[Selected text — start]

Perhaps "don't much care for" does not quite fit and it sure wasn't meant to be on a personal level. It was my first and only contact with bear hunters in any form but it just seemed to me that from what I heard, when hunting over bait, one thing you don't want is a pack of hounds running through your area. I am sure both groups cooperate and respect each other as hunters and outdoors men. As mostly a turkey hunter, I think both groups(methods) are pretty cool. Last spring, while sitting on a set up, a houndsmen turned his hounds loose about 1/2 mile from me, I enjoyed listening to them as they ran up through the woods.


----------



## swbuckmaster (Sep 14, 2007)

I can see how archery hunters can get upset because baiting is a ton of work. Believe it or not but there are areas the hounds man know will have bait every year. They may not exactly know the location of your bait but they don't need to know the locations either and they will run their dogs in there every time they go out. It's easy work for them. The bears know it's easy food and they return even hungrier but it sure makes it hard getting a bear in those areas and as an archer it sucks to start another bait. 

I can see both sides of the issue and figure it's all public land. Hunters need to stick together because it's easy to get bear hunting taken away in utah. Anti hunters love division amongst hunters because it makes it easier to push their agenda.


----------

[Selected text — finish]

**Task prompt**
Answer these questions from the bear hunting thread above:
1. About how far from the turkey hunter did the houndsman turn his hounds loose?
2. In which state does swbuckmaster say it is easy to get bear hunting taken away?
3. According to swbuckmaster, why do anti hunters love division among hunters?
The saved rows that come after this are not needed.

[Records provided — start]

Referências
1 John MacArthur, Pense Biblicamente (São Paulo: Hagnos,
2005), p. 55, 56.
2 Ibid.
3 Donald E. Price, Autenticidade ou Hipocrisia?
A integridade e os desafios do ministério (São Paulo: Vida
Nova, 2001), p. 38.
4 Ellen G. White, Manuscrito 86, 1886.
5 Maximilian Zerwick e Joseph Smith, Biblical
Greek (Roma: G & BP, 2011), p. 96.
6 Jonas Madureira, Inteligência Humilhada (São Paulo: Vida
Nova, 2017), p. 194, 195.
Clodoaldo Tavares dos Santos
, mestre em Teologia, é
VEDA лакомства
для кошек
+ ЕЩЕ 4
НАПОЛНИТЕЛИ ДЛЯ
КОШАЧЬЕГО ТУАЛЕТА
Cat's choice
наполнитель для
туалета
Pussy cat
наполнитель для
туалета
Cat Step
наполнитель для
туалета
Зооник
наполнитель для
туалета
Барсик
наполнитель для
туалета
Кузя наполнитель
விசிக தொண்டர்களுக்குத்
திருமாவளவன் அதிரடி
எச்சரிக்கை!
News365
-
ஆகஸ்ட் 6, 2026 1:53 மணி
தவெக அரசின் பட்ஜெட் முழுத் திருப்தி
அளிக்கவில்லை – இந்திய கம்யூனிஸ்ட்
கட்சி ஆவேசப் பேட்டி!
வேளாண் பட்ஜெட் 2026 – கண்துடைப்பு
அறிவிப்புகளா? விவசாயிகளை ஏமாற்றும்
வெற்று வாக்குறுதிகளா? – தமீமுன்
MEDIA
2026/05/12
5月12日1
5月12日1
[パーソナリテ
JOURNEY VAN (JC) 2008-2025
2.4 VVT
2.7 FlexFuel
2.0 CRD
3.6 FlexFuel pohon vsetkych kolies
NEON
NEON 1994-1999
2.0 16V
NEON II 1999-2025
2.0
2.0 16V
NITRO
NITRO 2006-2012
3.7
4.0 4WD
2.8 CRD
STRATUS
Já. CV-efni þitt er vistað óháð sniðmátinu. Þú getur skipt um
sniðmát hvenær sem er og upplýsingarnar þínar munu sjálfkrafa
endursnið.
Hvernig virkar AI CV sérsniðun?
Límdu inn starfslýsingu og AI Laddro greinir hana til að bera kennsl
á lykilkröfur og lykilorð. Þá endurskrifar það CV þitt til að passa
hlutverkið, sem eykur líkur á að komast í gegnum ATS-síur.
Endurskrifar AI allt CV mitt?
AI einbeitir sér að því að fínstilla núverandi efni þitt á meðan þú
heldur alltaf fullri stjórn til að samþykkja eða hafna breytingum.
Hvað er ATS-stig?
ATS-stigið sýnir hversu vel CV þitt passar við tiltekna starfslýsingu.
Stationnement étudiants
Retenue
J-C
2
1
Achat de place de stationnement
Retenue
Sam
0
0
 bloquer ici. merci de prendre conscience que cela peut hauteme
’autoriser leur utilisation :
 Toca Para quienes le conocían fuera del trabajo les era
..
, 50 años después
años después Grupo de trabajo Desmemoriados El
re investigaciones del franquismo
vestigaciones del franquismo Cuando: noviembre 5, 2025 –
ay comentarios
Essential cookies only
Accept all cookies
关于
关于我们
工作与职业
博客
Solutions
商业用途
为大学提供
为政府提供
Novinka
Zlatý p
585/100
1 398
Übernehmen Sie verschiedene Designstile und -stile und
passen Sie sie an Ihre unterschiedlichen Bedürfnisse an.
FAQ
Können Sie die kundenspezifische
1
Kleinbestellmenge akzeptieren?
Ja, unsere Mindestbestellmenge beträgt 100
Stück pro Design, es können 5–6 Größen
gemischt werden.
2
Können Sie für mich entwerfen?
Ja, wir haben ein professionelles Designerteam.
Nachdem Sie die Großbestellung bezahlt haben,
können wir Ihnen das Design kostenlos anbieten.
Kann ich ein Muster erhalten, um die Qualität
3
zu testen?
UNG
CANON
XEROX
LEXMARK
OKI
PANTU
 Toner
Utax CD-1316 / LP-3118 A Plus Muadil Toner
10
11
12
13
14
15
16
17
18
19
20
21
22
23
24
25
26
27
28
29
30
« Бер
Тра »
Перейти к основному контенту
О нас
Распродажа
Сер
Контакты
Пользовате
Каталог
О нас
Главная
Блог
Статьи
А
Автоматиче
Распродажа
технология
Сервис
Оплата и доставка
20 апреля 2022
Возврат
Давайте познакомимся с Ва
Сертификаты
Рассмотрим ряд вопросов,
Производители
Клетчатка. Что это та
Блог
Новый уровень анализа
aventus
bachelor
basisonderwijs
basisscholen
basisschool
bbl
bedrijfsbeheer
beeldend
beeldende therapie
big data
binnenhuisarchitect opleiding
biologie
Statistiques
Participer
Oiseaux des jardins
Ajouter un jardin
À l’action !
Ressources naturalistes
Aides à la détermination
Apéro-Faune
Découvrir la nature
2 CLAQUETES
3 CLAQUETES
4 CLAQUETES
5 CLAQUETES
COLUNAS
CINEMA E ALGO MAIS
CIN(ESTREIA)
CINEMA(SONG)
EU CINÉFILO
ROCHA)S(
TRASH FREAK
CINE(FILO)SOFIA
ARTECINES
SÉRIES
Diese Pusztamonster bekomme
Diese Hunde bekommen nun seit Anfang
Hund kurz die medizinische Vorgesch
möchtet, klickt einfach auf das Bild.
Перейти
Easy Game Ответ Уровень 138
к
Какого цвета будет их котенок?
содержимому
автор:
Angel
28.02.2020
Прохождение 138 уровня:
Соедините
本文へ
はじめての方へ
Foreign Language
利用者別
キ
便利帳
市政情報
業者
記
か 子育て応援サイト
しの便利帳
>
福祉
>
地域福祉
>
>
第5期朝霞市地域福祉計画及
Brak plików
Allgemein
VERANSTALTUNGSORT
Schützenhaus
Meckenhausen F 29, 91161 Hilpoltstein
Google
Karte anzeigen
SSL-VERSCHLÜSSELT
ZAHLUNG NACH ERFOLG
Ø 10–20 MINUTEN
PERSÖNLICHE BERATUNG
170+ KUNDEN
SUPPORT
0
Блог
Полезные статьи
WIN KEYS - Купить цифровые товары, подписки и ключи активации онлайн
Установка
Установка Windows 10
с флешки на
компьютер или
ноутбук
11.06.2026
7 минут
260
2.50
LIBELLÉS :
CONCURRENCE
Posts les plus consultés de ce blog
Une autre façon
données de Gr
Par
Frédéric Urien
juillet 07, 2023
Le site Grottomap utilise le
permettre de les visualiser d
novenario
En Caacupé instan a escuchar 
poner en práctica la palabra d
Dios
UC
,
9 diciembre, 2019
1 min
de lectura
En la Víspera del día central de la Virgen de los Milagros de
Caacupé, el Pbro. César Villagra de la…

[Records provided — finish]

**Reply**
1. About 1/2 mile.
2. Utah.
3. Division makes it easier for them to push their agenda.